José se laissa lourdement tomber sur une chaise, puis demanda à ses compagnons :

— Qu’est-ce que vous avez tous à me fixer comme un oiseau are ?

— Mais ... rien ... rien ... Répondit Pedro, tu es réellement impossible José, et ta femme à raison ; c’est indigne d’un homme de s’en prendre comme tu l’as fait, à un gamin !

— C’est un peu fort ! Hurla l’autre, car ce gamin comme vous dites m’a bel et bien éborgné !

— tu l’avais mérité ? Répliqua froidement Trinidad en s’installant à son tour auprès des Tziganes. Cet enfant avait cherché à me protéger ne pouvant supporter de me voir brutalisée par toi !

— Bon ... Bon ... n’en parlons plus ! Bougonna José mais si je te retrouve un jour ...alors tant pis pour toi ! (Puis il se tourna brusquement vers le comptoir et cria au patron) : Eh ! L’ami, porte-nous une autre bouteille, afin que l’on y noie nos soucis !
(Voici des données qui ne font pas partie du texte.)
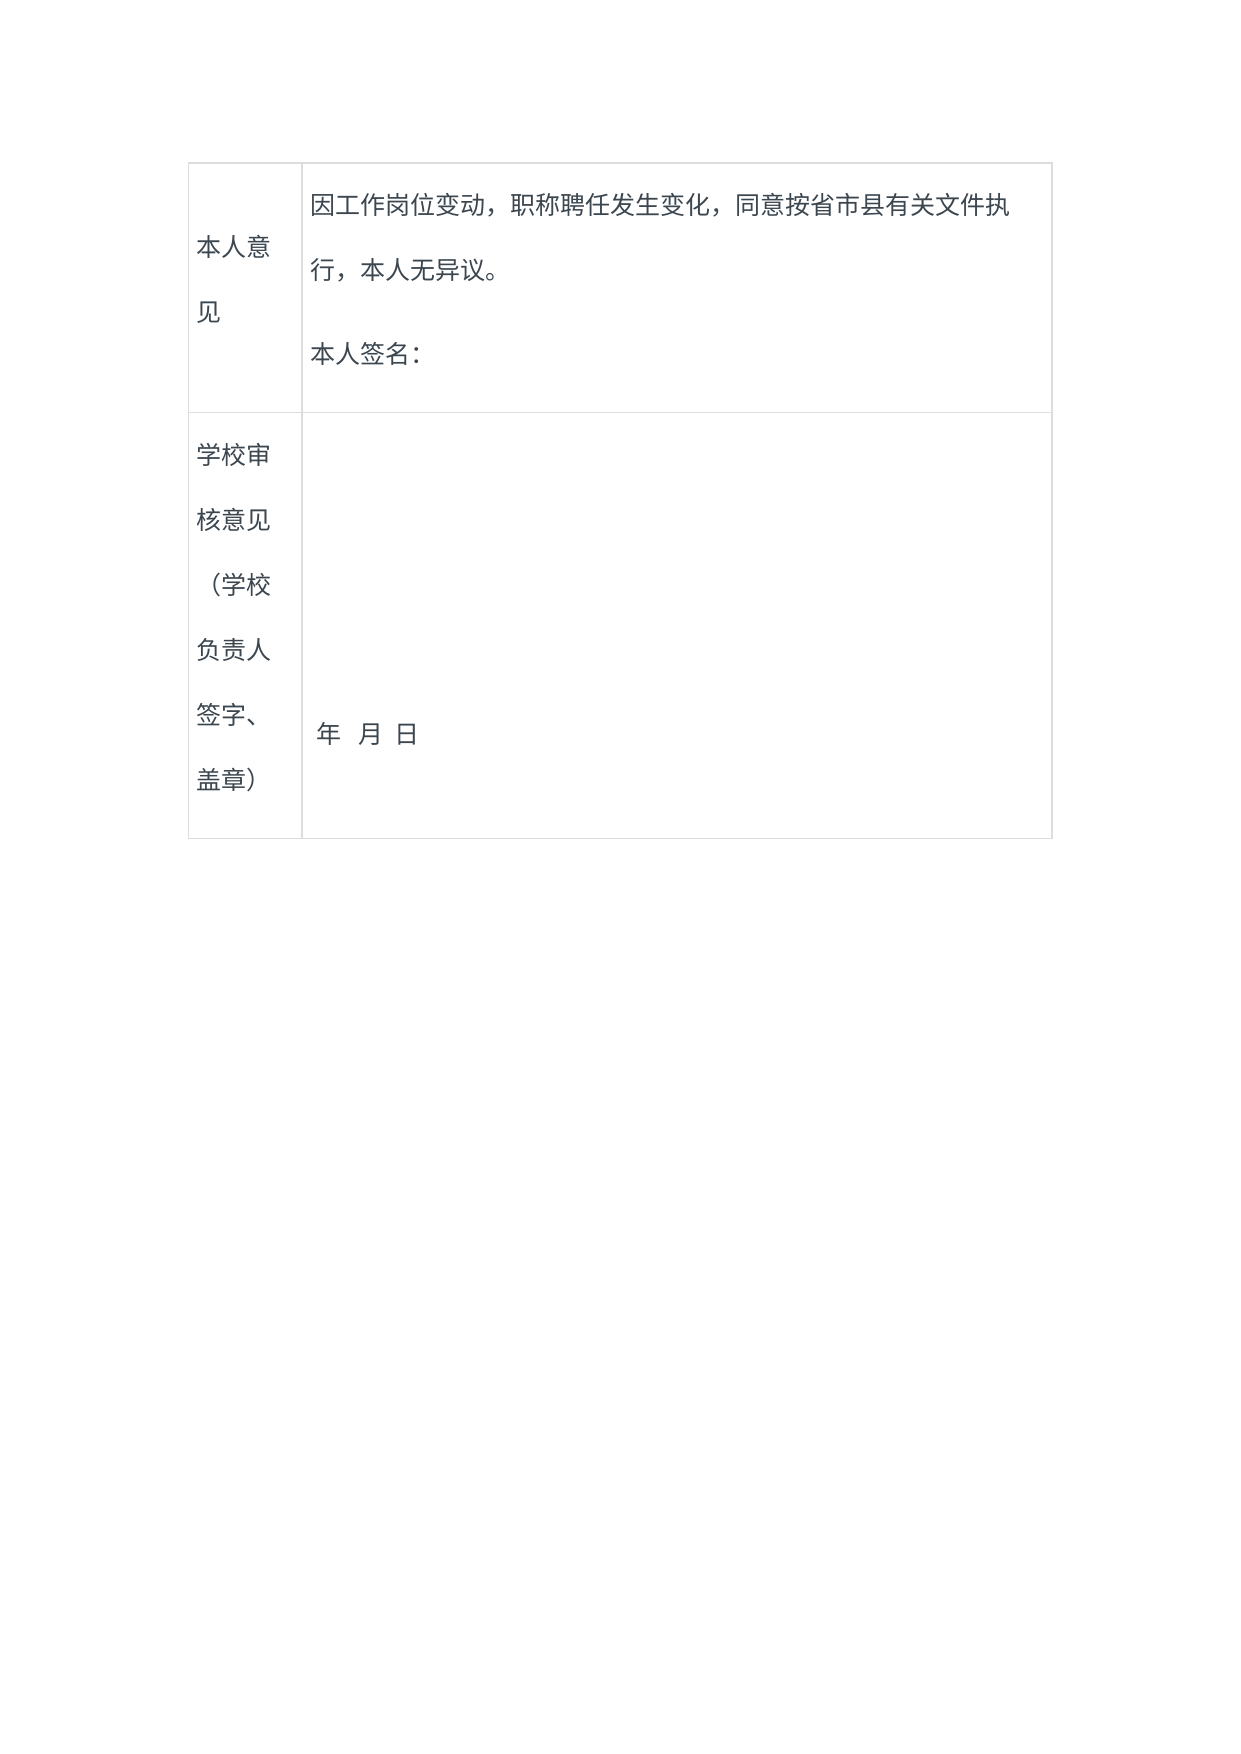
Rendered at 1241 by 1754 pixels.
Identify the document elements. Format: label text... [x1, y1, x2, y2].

table_cell 年 月 日 [303, 413, 1051, 838]
table_cell 本人意见 [189, 164, 301, 412]
table_cell 因工作岗位变动，职称聘任发生变化，同意按省市县有关文件执行，本人无异议。 本人签名： [303, 164, 1051, 412]
table_cell 学校审核意见（学校负责人签字、盖章） [189, 413, 301, 838]
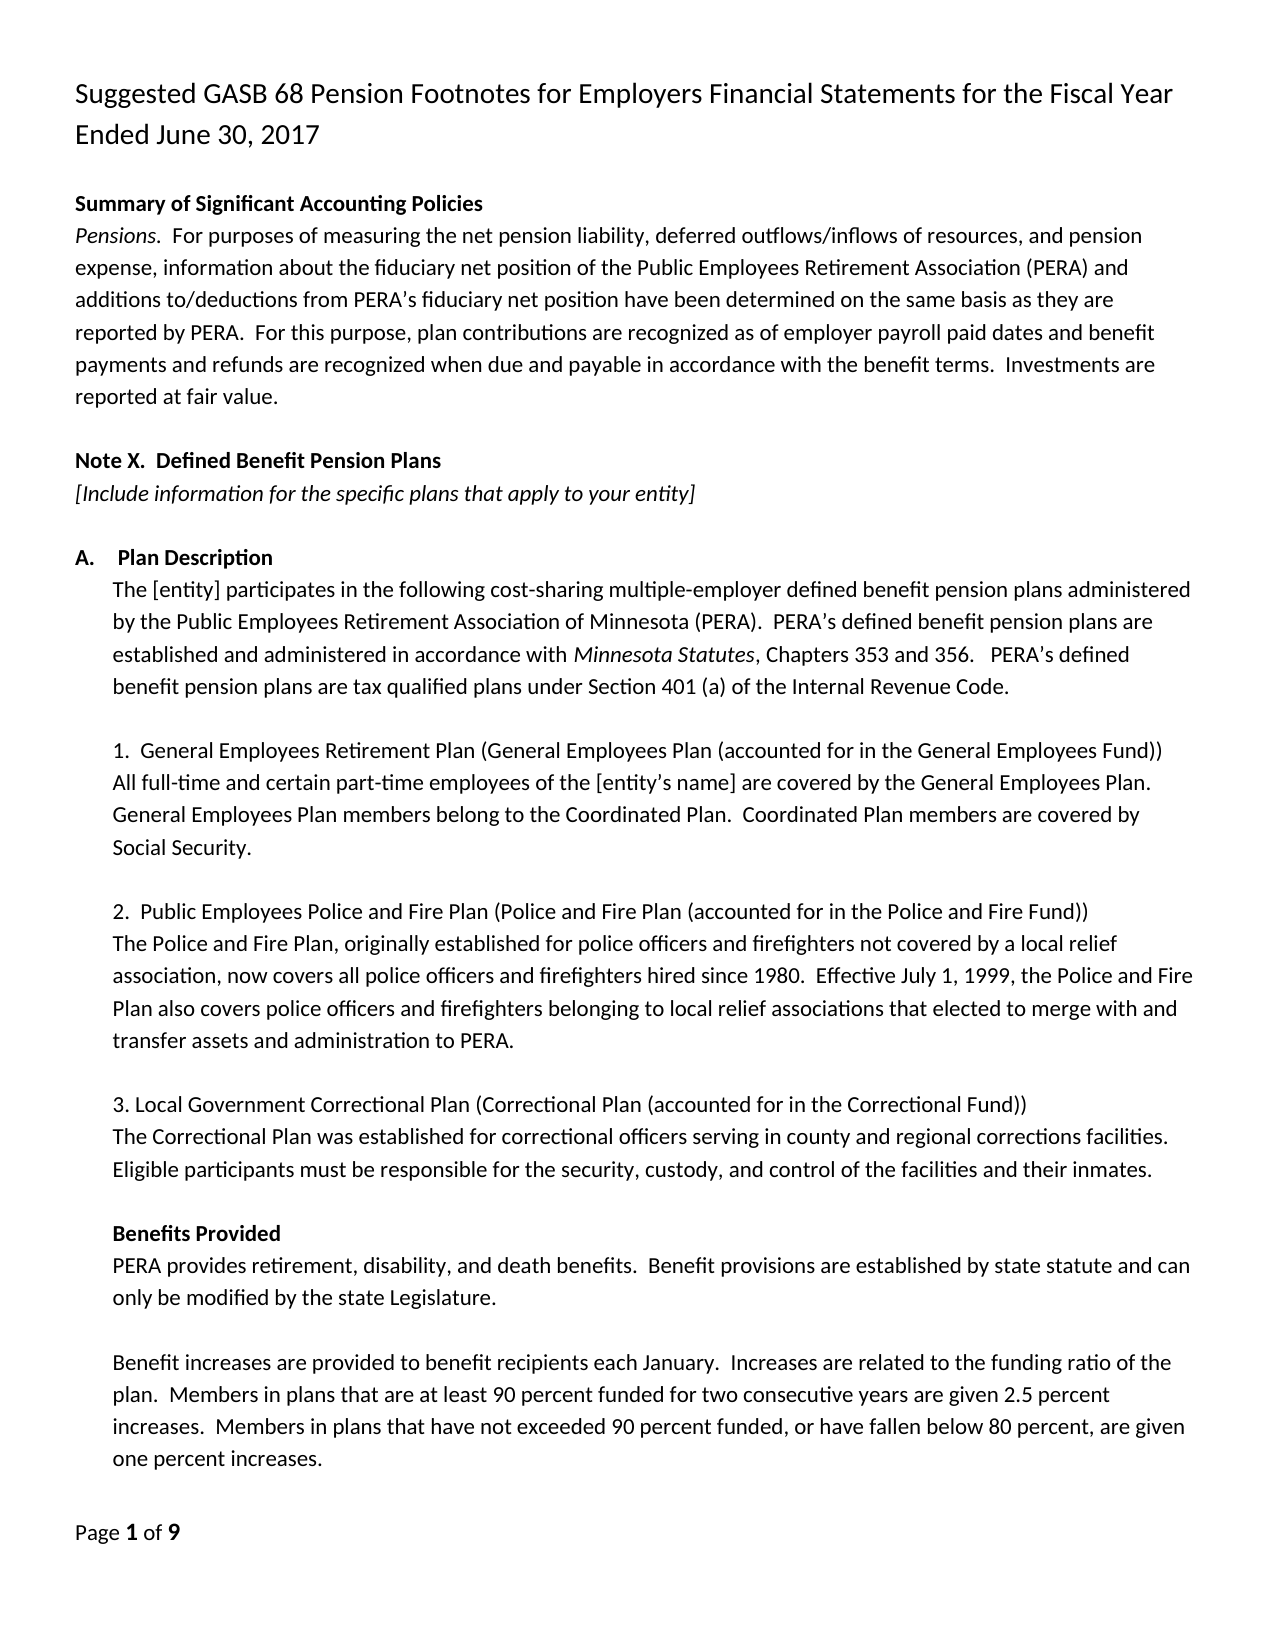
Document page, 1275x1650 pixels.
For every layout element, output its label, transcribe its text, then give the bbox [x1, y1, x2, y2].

text Ended June 30, 2017 [75, 116, 1200, 152]
text [Include information for the specific plans that apply to your entity] [75, 479, 1200, 507]
text Suggested GASB 68 Pension Footnotes for Employers Financial Statements for the Fiscal Year [75, 75, 1200, 111]
list 2. Public Employees Police and Fire Plan (Police and Fire Plan (accounted for in the Police and Fire Fund)) The Police and Fire Plan, originally established for police officers and firefighters not covered by a local relief association, now covers all police officers and firefighters hired since 1980. Effective July 1, 1999, the Police and Fire Plan also covers police officers and firefighters belonging to local relief associations that elected to merge with and transfer assets and administration to PERA. [112, 897, 1200, 1054]
text Note X. Defined Benefit Pension Plans [75, 447, 1200, 474]
text Summary of Significant Accounting Policies [75, 189, 1200, 217]
text Pensions. For purposes of measuring the net pension liability, deferred outflows/inflows of resources, and pension expense, information about the fiduciary net position of the Public Employees Retirement Association (PERA) and additions to/deductions from PERA’s fiduciary net position have been determined on the same basis as they are reported by PERA. For this purpose, plan contributions are recognized as of employer payroll paid dates and benefit payments and refunds are recognized when due and payable in accordance with the benefit terms. Investments are reported at fair value. [75, 221, 1200, 410]
list All full-time and certain part-time employees of the [entity’s name] are covered by the General Employees Plan. General Employees Plan members belong to the Coordinated Plan. Coordinated Plan members are covered by Social Security. [112, 768, 1200, 893]
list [112, 1122, 1200, 1504]
list 3. Local Government Correctional Plan (Correctional Plan (accounted for in the Correctional Fund)) [112, 1090, 1200, 1118]
list Plan Description The [entity] participates in the following cost-sharing multiple-employer defined benefit pension plans administered by the Public Employees Retirement Association of Minnesota (PERA). PERA’s defined benefit pension plans are established and administered in accordance with Minnesota Statutes, Chapters 353 and 356. PERA’s defined benefit pension plans are tax qualified plans under Section 401 (a) of the Internal Revenue Code. 1. General Employees Retirement Plan (General Employees Plan (accounted for in the General Employees Fund)) [75, 543, 1200, 764]
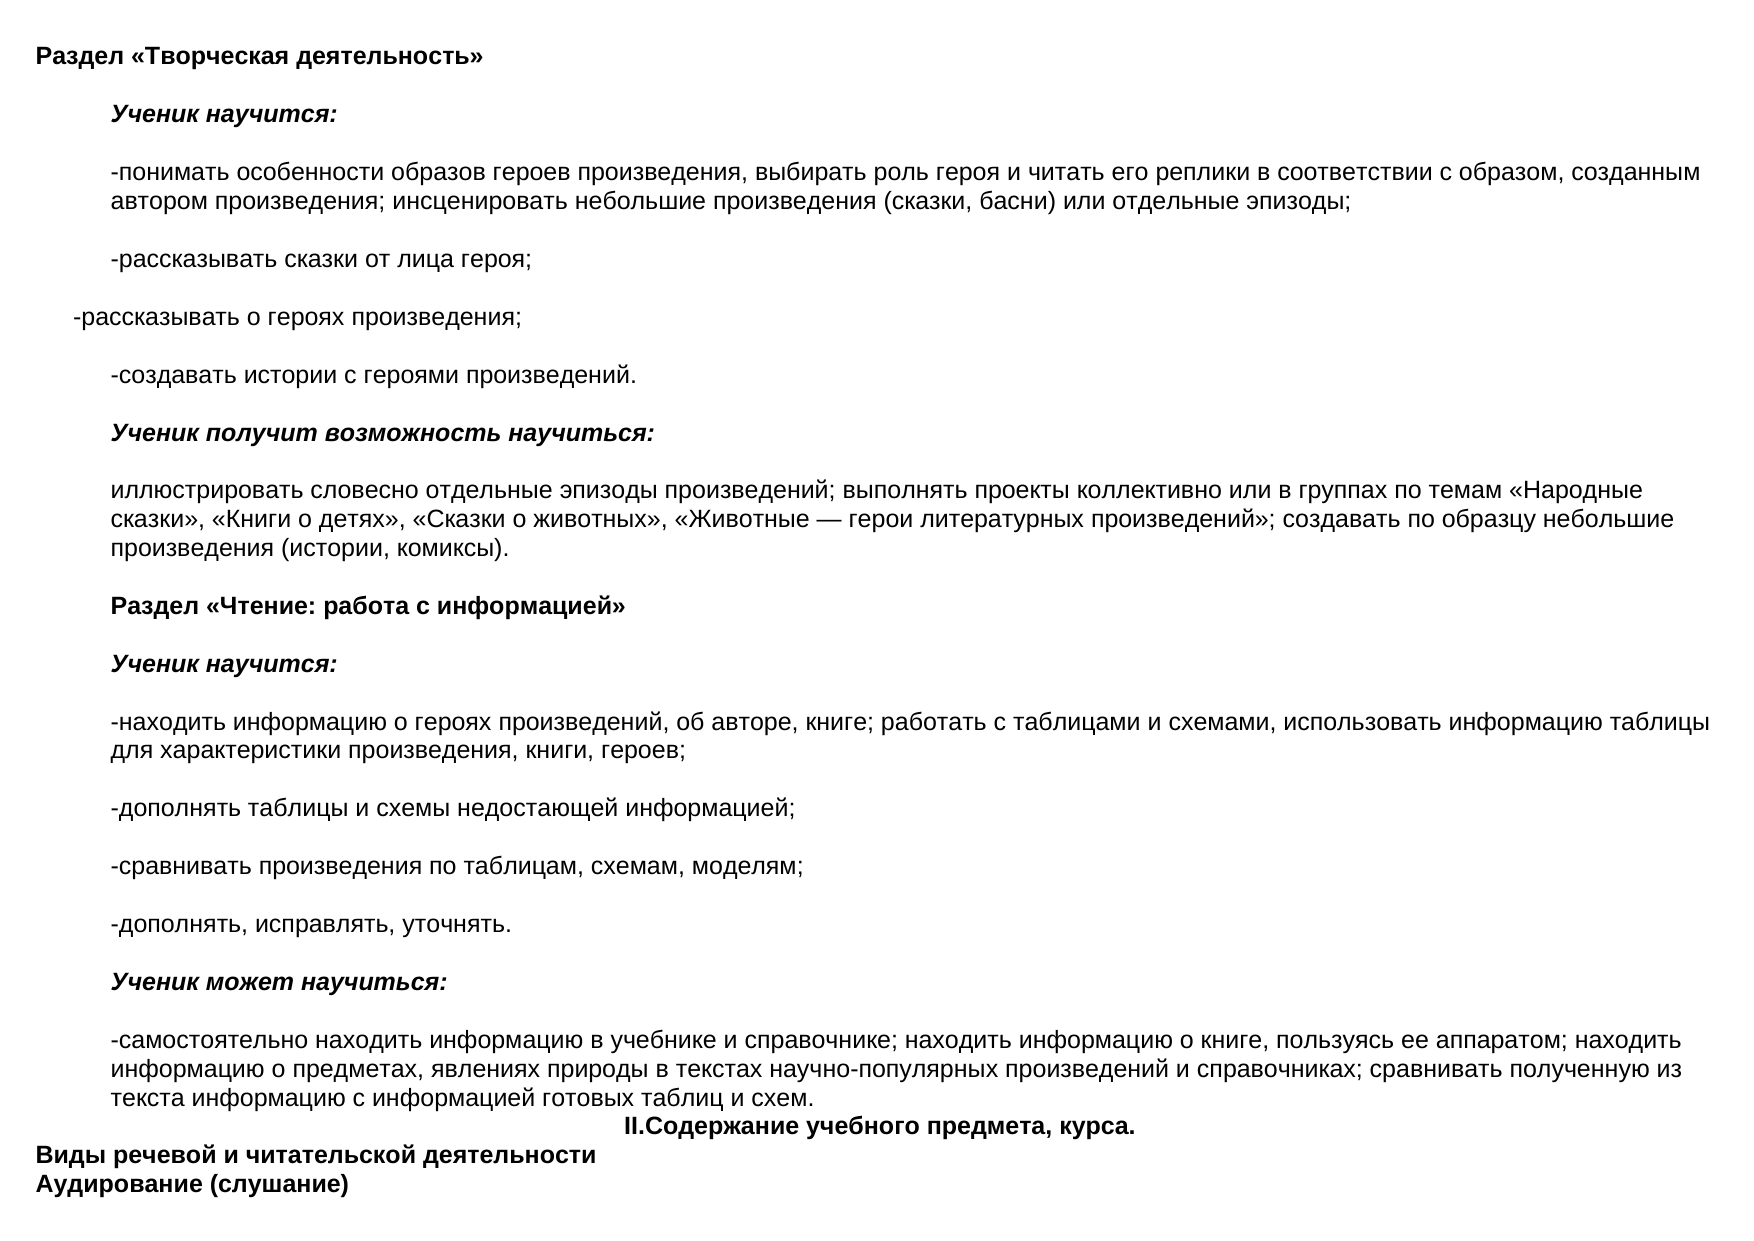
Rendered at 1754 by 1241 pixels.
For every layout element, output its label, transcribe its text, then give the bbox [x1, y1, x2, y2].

Quelques secondes après, les hommes recommençaient à boire, tandis que Trinidad semblait perdue dans ses pensées.

De son cô0té, notre jeune ami Pierrot courait à perdre haleine s’éloignait rapidement de ce maudit restaurant, il ne s’arrêta pour reprendre haline, que lorsqu’il s’estima hors d’atteinte et après s’est assuré que personne ne lui suivrant.

« Je l’ai échappé belle ! Se dit-il en poussant un immense soupir de soulagement Désormais, il me faudra redoubler d’attention ! Maintenant, allons dormir ! »

Quelques instant après, Pierrot entrait chez madame Collet.